→ **TASK STATEMENT**
Retype a section of the forum post on city vacant property maps word for word, beginning at the words "I saw another" and stopping after "it is presented.".

→ **SUPPLIED PASSAGE**
-------------------------

# City Vacant and distressed property maps



## Mrcharwe (Apr 10, 2022)

I saw another thread about signing up for a site to look for vacant properties and realized people must not know that a lot of major cities track vacant and distressed properties and publish the data for free on their sites. Before we start, I would like to make it clear that you use this very informative data however you like. It's your life and you make your own choices.

I will attach a list of a few cities below so that you can have a look at the data and how it is presented. 

To try to find this information for a city near you, google a few different terms and see what you can find. 

Try googling: 
City Name Vacant properties map arcgis
City name vacant property indicators arcgis
City name distress properties arcgis
City name city owned properties arcgis

Arcgis is the mapping software that cities uses for planning and tracking their city. If you go onto the cities arcgis you can look up a specific property see data about it, including tax data. If the property taxes are far behind its a pretty good indication the building is vacant.

-------------------------

→ **DATA RECORDS**
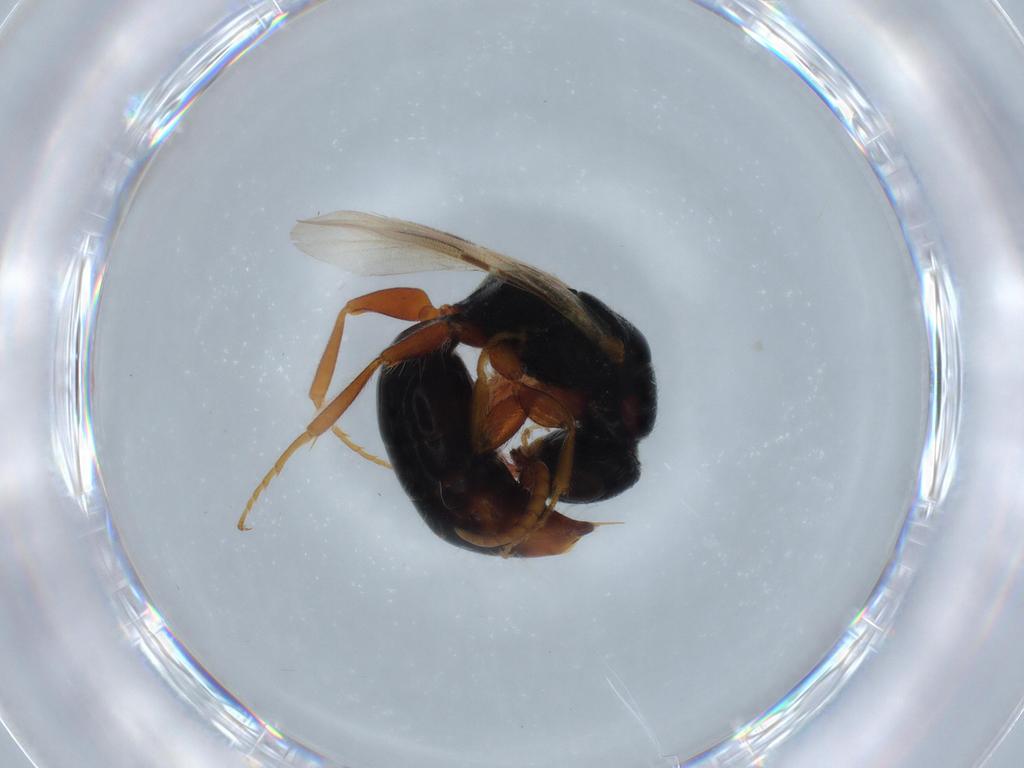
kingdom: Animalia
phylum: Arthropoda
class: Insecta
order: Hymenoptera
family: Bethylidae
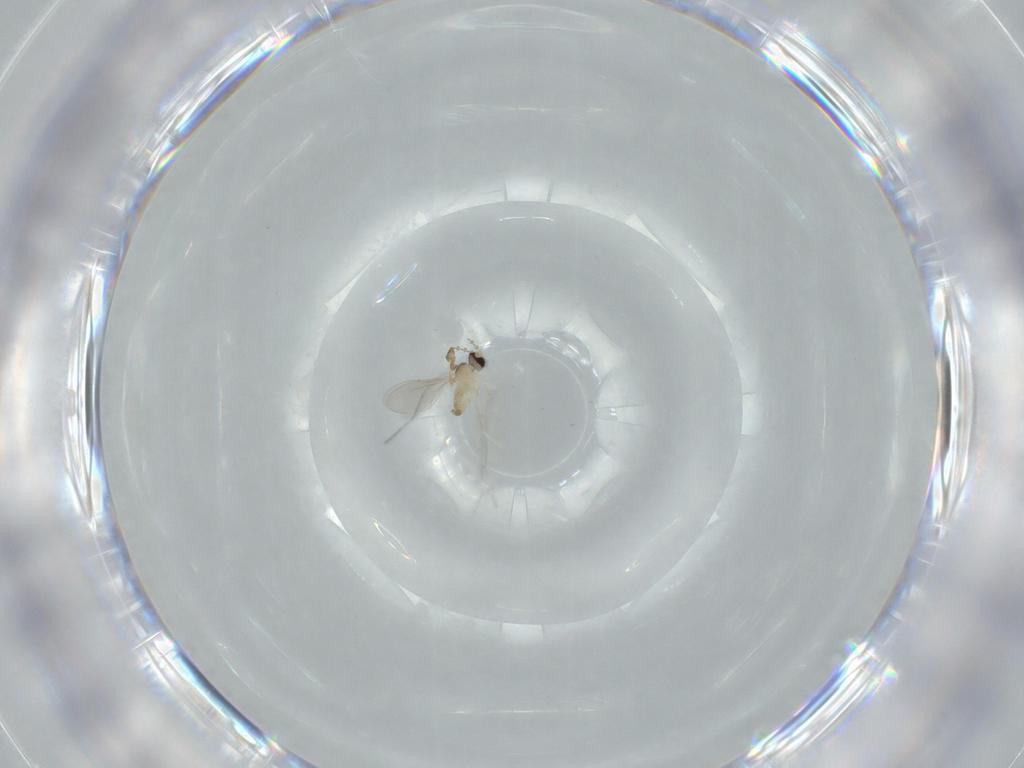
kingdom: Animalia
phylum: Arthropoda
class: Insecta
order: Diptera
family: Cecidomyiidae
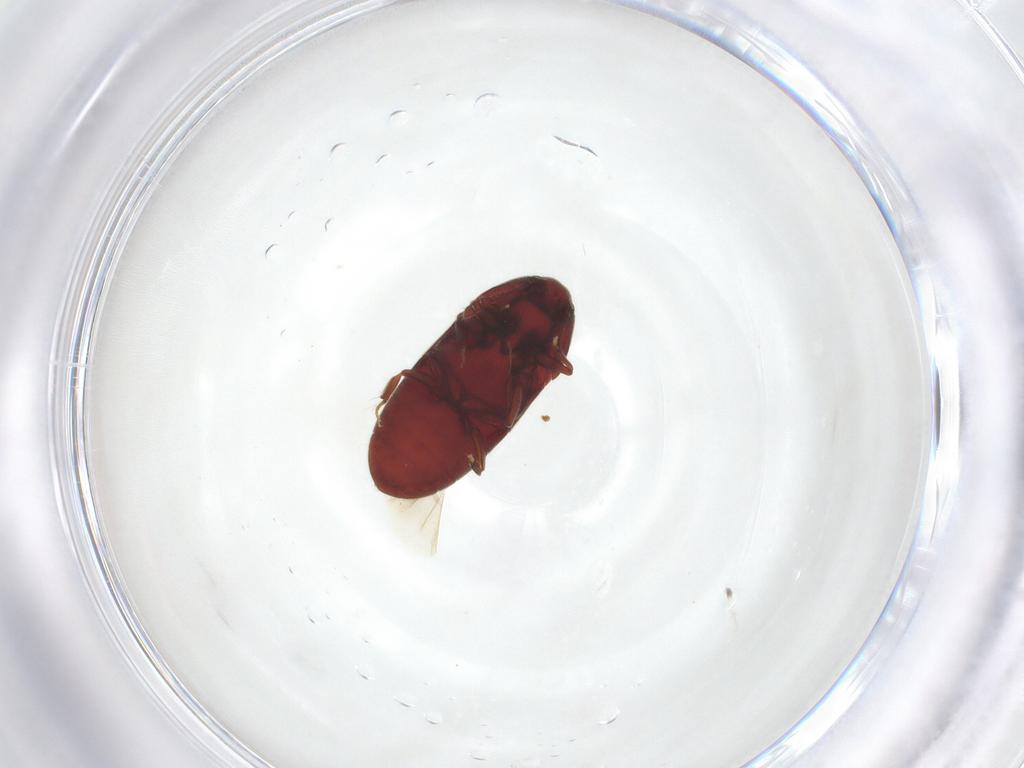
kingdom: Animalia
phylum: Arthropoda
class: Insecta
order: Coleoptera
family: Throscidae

-------------------------

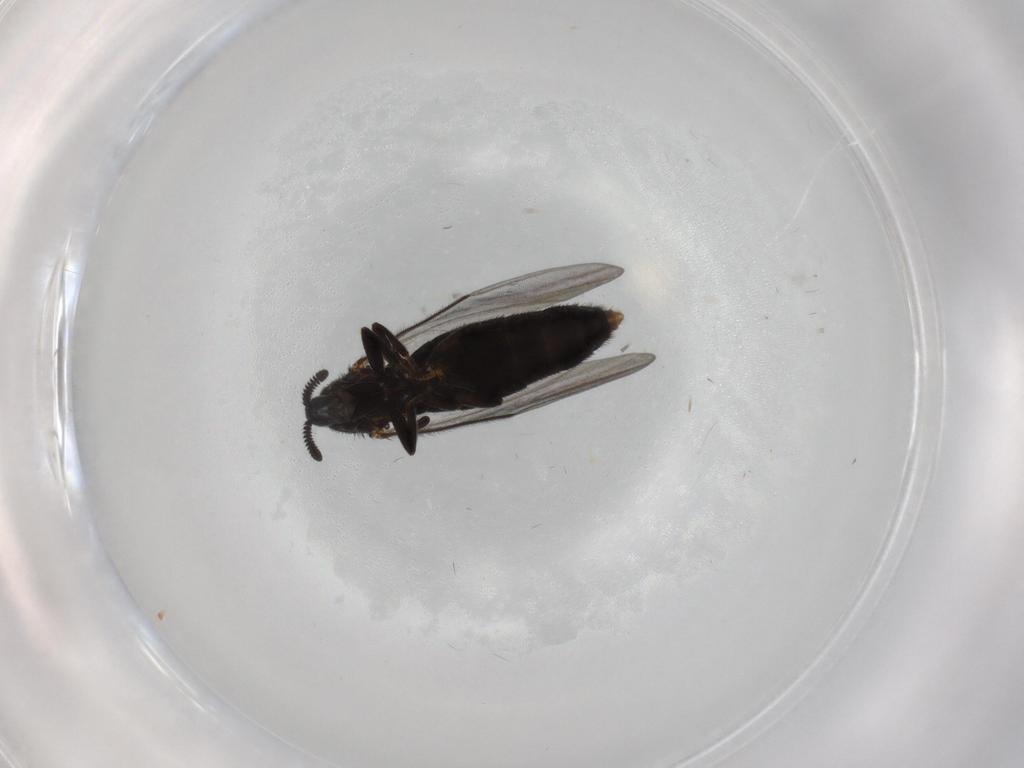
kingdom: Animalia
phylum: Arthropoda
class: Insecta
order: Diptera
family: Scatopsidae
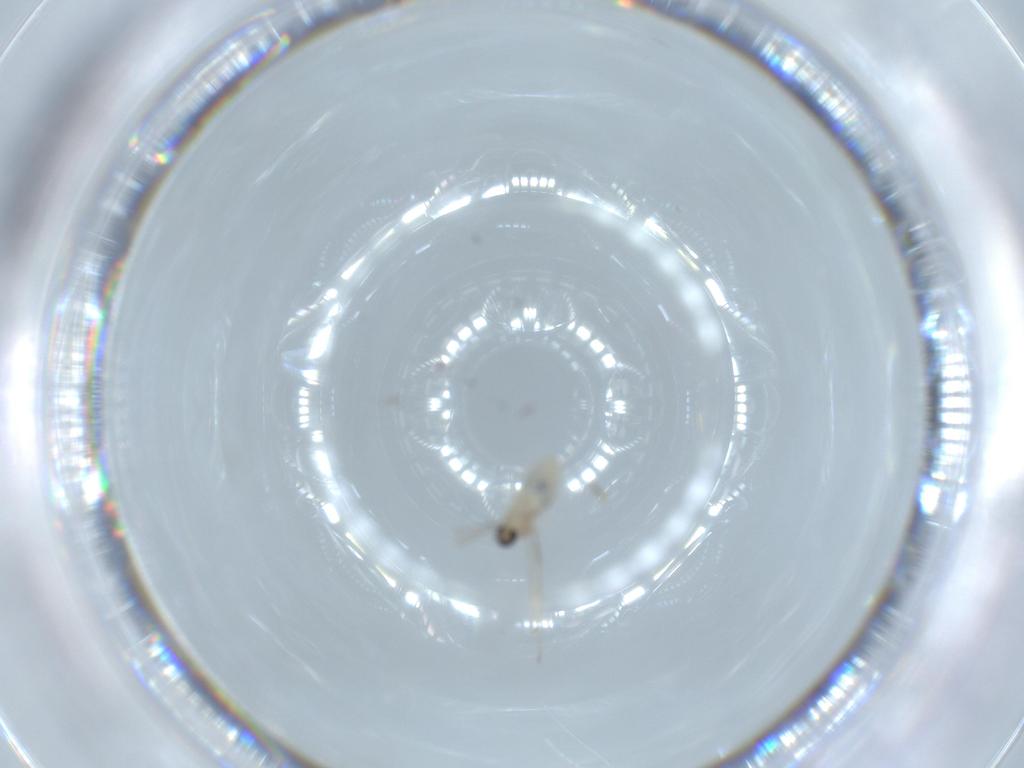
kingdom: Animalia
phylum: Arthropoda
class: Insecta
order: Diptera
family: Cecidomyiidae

-------------------------

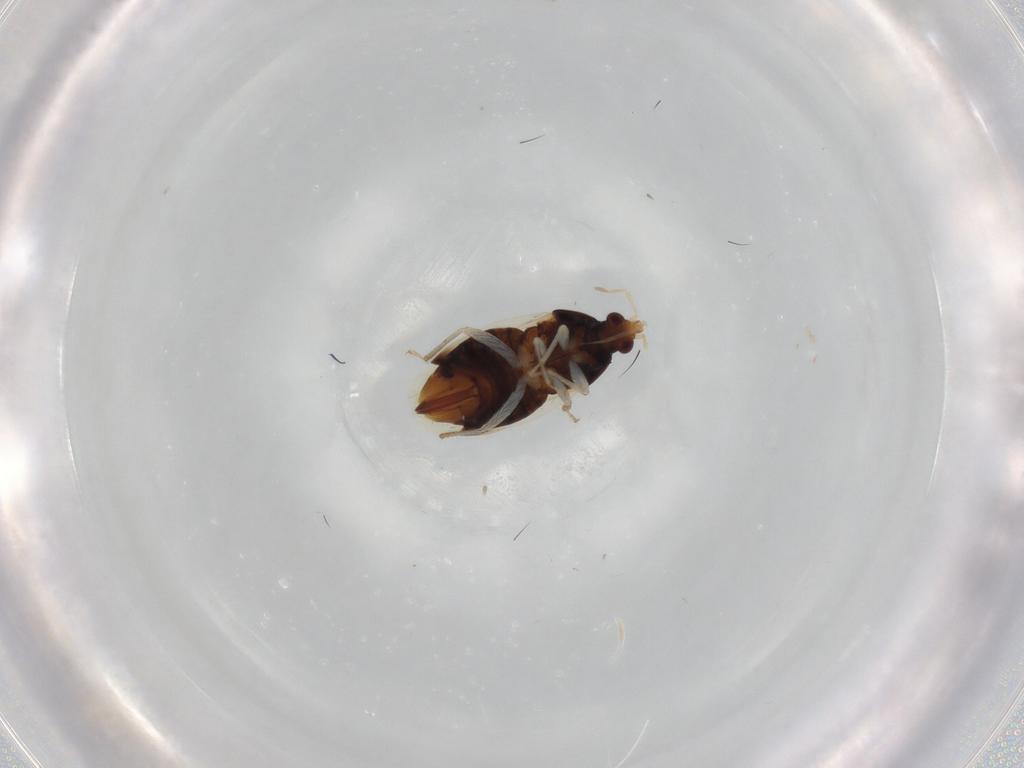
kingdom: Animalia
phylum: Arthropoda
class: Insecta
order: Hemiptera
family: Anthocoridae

-------------------------

→ **SOLUTION TO THIS EXERCISE**
I saw another thread about signing up for a site to look for vacant properties and realized people must not know that a lot of major cities track vacant and distressed properties and publish the data for free on their sites. Before we start, I would like to make it clear that you use this very informative data however you like. It's your life and you make your own choices.

I will attach a list of a few cities below so that you can have a look at the data and how it is presented.